### What to do
A - Retype the Customer Connect passage word for word, beginning at "Customer Connect also" and stopping after "potential for fraud.".
B - List every action that the Customer Connect passage says customers and insurance companies can take online under phase one.
C - Answer these questions from the Customer Connect passage:
(i) What products can customers request and be approved for under phase one?
(ii) What does phase two of Customer Connect include, and when is it scheduled to deploy?
(iii) At full deployment, what will Customer Connect consolidate, and into what?

Customer Connect phase one included vehicle services, business licensing and motor carrier services. Phase one allows businesses and individuals to complete more transactions online and streamline services provided so that:
- customers and insurance companies can update information online, provide documentation on insurance cases, view correspondence and make payments;
- customers can request and be approved for disability products; and
- customers can begin a title and registration pre-application that ensures they have all the proper documentation and provides an estimate of fees.
Customer Connect also helps reduce wait times at MDOT MVA branches or eliminates the need for customers to come in altogether. MDOT MVA is on schedule to deploy phase two of Customer Connect, which includes driver services, in December 2021. At full deployment, Customer Connect will consolidate existing IT systems at MDOT MVA into a single portal and ensure the highest level of security to reduce the potential for fraud.

### Data records
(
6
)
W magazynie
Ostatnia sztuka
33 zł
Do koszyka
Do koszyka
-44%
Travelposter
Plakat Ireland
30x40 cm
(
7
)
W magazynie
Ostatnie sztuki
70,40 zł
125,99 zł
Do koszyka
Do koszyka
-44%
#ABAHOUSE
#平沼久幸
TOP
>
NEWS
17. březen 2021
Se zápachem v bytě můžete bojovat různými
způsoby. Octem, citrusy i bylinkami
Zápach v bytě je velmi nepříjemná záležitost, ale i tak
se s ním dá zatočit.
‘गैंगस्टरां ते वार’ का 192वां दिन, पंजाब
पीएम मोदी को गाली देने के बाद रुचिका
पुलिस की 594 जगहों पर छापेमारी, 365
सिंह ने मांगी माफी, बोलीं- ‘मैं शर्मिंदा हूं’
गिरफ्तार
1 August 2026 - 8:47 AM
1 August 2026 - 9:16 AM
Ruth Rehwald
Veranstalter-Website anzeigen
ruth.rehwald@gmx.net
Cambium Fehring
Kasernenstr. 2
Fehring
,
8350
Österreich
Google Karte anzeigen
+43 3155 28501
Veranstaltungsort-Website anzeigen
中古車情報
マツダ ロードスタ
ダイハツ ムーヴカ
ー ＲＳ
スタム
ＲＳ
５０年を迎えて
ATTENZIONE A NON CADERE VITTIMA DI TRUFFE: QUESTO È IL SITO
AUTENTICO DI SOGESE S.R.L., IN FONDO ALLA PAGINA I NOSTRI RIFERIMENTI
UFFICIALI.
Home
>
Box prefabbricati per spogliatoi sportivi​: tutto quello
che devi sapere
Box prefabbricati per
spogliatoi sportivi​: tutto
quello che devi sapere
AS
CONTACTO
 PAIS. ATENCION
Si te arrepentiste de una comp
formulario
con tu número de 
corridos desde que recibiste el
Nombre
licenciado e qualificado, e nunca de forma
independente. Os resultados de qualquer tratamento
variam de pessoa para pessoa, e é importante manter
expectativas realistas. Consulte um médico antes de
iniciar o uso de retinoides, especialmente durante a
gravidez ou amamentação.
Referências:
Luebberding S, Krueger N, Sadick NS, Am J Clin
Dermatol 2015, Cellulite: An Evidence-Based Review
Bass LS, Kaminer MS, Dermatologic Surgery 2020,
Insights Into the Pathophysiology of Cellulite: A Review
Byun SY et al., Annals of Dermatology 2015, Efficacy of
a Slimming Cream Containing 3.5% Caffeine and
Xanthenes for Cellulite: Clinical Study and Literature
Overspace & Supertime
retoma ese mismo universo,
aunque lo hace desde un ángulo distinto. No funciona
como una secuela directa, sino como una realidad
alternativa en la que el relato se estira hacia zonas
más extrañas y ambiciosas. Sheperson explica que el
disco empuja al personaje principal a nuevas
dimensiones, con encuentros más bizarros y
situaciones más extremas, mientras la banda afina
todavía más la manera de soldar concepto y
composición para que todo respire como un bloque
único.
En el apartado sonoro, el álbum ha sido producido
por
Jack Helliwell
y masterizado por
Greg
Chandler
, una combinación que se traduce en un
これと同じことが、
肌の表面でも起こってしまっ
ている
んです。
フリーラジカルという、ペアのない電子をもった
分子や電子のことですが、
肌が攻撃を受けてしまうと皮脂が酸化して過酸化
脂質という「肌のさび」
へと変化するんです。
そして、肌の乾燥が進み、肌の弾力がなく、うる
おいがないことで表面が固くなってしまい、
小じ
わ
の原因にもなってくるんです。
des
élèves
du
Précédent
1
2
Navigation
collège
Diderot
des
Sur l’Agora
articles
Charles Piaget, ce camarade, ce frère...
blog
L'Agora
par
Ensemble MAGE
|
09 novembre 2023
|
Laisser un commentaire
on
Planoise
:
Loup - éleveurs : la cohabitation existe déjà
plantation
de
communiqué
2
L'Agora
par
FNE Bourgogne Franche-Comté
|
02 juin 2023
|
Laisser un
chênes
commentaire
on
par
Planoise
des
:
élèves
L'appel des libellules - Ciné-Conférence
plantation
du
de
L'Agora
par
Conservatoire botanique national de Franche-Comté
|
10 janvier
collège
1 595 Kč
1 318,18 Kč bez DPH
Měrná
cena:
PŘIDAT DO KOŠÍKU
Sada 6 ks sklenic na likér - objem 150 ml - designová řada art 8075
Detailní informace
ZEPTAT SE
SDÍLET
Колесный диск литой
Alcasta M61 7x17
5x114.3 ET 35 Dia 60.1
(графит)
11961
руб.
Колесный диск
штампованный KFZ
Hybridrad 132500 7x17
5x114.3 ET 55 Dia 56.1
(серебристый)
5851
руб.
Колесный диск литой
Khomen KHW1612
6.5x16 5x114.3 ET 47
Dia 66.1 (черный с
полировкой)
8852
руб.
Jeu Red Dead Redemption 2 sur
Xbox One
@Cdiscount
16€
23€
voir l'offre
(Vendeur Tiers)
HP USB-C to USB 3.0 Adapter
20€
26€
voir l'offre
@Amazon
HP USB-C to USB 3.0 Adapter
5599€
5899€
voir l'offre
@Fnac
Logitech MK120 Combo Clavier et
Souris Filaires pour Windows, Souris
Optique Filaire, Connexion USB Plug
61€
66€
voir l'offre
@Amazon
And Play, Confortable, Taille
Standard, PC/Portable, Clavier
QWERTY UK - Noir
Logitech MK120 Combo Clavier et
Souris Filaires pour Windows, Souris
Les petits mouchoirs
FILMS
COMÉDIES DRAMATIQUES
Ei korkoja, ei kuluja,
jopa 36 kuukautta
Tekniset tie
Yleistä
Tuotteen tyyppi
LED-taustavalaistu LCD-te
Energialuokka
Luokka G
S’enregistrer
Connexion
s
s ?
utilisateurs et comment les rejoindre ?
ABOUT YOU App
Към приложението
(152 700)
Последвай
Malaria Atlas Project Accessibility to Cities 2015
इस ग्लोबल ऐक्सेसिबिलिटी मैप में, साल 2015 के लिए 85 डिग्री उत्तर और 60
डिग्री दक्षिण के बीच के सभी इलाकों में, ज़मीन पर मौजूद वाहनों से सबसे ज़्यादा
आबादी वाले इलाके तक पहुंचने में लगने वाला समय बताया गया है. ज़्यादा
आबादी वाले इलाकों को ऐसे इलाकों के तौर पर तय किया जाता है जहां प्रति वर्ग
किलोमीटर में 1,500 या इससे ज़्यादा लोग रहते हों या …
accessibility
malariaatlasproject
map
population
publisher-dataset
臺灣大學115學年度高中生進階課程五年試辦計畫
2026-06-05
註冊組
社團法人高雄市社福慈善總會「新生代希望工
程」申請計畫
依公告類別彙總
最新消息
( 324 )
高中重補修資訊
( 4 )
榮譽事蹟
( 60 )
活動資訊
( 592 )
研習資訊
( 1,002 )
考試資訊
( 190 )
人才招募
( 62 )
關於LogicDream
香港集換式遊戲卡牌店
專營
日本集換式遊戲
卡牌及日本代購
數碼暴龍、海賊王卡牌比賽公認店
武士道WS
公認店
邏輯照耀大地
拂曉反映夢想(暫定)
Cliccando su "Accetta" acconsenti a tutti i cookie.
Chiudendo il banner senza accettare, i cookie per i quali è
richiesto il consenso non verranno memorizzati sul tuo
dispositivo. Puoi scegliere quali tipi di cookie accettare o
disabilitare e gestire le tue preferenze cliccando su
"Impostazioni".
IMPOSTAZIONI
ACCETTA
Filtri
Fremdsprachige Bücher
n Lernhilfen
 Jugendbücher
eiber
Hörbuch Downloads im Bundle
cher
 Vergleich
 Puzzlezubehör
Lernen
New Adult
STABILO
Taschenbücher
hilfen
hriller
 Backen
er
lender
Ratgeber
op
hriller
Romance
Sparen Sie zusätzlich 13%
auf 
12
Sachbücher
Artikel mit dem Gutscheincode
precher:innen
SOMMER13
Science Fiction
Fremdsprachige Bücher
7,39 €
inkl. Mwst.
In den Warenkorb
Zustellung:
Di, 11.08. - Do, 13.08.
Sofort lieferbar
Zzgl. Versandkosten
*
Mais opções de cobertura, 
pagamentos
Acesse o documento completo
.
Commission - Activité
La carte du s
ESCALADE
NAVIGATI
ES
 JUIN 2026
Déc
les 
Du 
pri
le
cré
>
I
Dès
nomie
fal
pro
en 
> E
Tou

### Responses
A -
Customer Connect also helps reduce wait times at MDOT MVA branches or eliminates the need for customers to come in altogether. MDOT MVA is on schedule to deploy phase two of Customer Connect, which includes driver services, in December 2021. At full deployment, Customer Connect will consolidate existing IT systems at MDOT MVA into a single portal and ensure the highest level of security to reduce the potential for fraud.

B -
- Update information online
- Provide documentation on insurance cases
- View correspondence
- Make payments

C -
(i) Disability products.
(ii) Driver services; it is scheduled to deploy in December 2021.
(iii) Existing IT systems at MDOT MVA, into a single portal.